**Exercise brief:**
Given the records below, would you repeat exactly the lines that begin at the one containing "ಬದುಕೆಂಬ ಅಚ್ಚರಿ" and end at the one containing "ಬದುಕನು ಬಂದ ಹಾಗೆಯೇ ಸ್ವೀಕರಿಸಿದವರ ಜಾಯಮಾನಕೆ ನಾನೂ", inclusive?

**Input data:**
+ + + + + + +

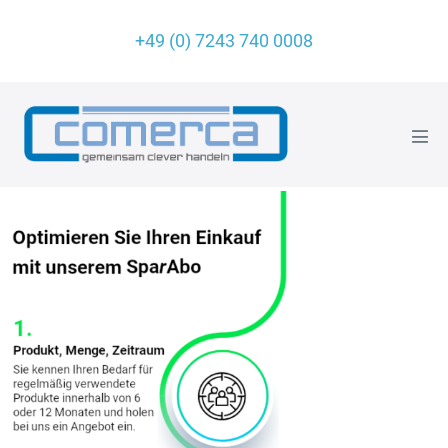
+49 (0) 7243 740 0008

+ + + + + + +

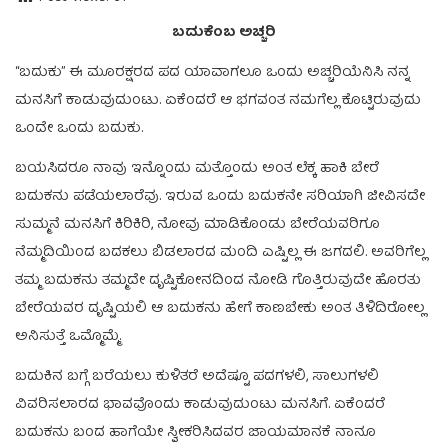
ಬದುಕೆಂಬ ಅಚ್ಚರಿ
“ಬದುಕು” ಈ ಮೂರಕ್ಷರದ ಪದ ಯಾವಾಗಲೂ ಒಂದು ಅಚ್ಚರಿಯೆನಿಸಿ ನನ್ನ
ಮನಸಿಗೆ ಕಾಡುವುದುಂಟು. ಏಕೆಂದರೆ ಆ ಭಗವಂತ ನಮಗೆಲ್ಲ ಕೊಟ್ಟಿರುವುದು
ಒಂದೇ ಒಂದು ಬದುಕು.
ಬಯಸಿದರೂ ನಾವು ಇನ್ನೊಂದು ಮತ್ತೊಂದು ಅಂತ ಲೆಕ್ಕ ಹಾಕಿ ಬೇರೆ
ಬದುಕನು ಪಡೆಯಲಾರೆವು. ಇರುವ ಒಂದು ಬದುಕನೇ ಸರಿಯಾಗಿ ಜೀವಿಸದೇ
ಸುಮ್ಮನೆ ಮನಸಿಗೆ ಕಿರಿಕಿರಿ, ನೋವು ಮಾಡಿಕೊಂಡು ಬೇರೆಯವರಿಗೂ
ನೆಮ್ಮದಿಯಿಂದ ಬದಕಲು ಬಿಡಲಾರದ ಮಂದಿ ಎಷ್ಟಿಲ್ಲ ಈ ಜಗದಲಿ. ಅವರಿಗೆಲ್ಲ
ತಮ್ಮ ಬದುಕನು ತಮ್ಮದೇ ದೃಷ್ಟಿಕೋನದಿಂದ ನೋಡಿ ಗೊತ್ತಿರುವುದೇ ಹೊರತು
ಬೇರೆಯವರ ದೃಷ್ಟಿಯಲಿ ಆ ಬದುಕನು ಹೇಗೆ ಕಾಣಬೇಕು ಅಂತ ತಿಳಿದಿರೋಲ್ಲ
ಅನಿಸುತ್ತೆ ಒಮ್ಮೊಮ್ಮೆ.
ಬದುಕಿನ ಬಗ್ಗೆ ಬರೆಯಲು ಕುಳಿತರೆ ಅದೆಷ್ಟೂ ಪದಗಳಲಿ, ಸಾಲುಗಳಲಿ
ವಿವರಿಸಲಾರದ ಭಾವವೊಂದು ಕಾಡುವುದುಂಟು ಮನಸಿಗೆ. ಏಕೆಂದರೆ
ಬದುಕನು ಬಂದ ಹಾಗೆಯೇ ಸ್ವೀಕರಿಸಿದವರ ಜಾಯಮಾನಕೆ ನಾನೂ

+ + + + + + +

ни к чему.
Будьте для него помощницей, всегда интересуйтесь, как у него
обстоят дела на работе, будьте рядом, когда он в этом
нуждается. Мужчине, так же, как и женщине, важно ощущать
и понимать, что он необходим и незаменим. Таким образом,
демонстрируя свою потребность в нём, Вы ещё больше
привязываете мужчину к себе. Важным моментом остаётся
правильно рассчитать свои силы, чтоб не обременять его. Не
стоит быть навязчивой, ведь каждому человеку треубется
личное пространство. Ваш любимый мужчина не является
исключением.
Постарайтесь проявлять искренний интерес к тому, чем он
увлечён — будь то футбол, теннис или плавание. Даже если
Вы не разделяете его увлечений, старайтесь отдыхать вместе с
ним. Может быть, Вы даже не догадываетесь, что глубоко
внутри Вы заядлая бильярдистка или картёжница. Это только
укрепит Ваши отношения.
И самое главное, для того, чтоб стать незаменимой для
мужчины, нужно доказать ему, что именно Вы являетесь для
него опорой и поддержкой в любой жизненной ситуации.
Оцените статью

+ + + + + + +

**Reply:**
ಬದುಕೆಂಬ ಅಚ್ಚರಿ
“ಬದುಕು” ಈ ಮೂರಕ್ಷರದ ಪದ ಯಾವಾಗಲೂ ಒಂದು ಅಚ್ಚರಿಯೆನಿಸಿ ನನ್ನ
ಮನಸಿಗೆ ಕಾಡುವುದುಂಟು. ಏಕೆಂದರೆ ಆ ಭಗವಂತ ನಮಗೆಲ್ಲ ಕೊಟ್ಟಿರುವುದು
ಒಂದೇ ಒಂದು ಬದುಕು.
ಬಯಸಿದರೂ ನಾವು ಇನ್ನೊಂದು ಮತ್ತೊಂದು ಅಂತ ಲೆಕ್ಕ ಹಾಕಿ ಬೇರೆ
ಬದುಕನು ಪಡೆಯಲಾರೆವು. ಇರುವ ಒಂದು ಬದುಕನೇ ಸರಿಯಾಗಿ ಜೀವಿಸದೇ
ಸುಮ್ಮನೆ ಮನಸಿಗೆ ಕಿರಿಕಿರಿ, ನೋವು ಮಾಡಿಕೊಂಡು ಬೇರೆಯವರಿಗೂ
ನೆಮ್ಮದಿಯಿಂದ ಬದಕಲು ಬಿಡಲಾರದ ಮಂದಿ ಎಷ್ಟಿಲ್ಲ ಈ ಜಗದಲಿ. ಅವರಿಗೆಲ್ಲ
ತಮ್ಮ ಬದುಕನು ತಮ್ಮದೇ ದೃಷ್ಟಿಕೋನದಿಂದ ನೋಡಿ ಗೊತ್ತಿರುವುದೇ ಹೊರತು
ಬೇರೆಯವರ ದೃಷ್ಟಿಯಲಿ ಆ ಬದುಕನು ಹೇಗೆ ಕಾಣಬೇಕು ಅಂತ ತಿಳಿದಿರೋಲ್ಲ
ಅನಿಸುತ್ತೆ ಒಮ್ಮೊಮ್ಮೆ.
ಬದುಕಿನ ಬಗ್ಗೆ ಬರೆಯಲು ಕುಳಿತರೆ ಅದೆಷ್ಟೂ ಪದಗಳಲಿ, ಸಾಲುಗಳಲಿ
ವಿವರಿಸಲಾರದ ಭಾವವೊಂದು ಕಾಡುವುದುಂಟು ಮನಸಿಗೆ. ಏಕೆಂದರೆ
ಬದುಕನು ಬಂದ ಹಾಗೆಯೇ ಸ್ವೀಕರಿಸಿದವರ ಜಾಯಮಾನಕೆ ನಾನೂ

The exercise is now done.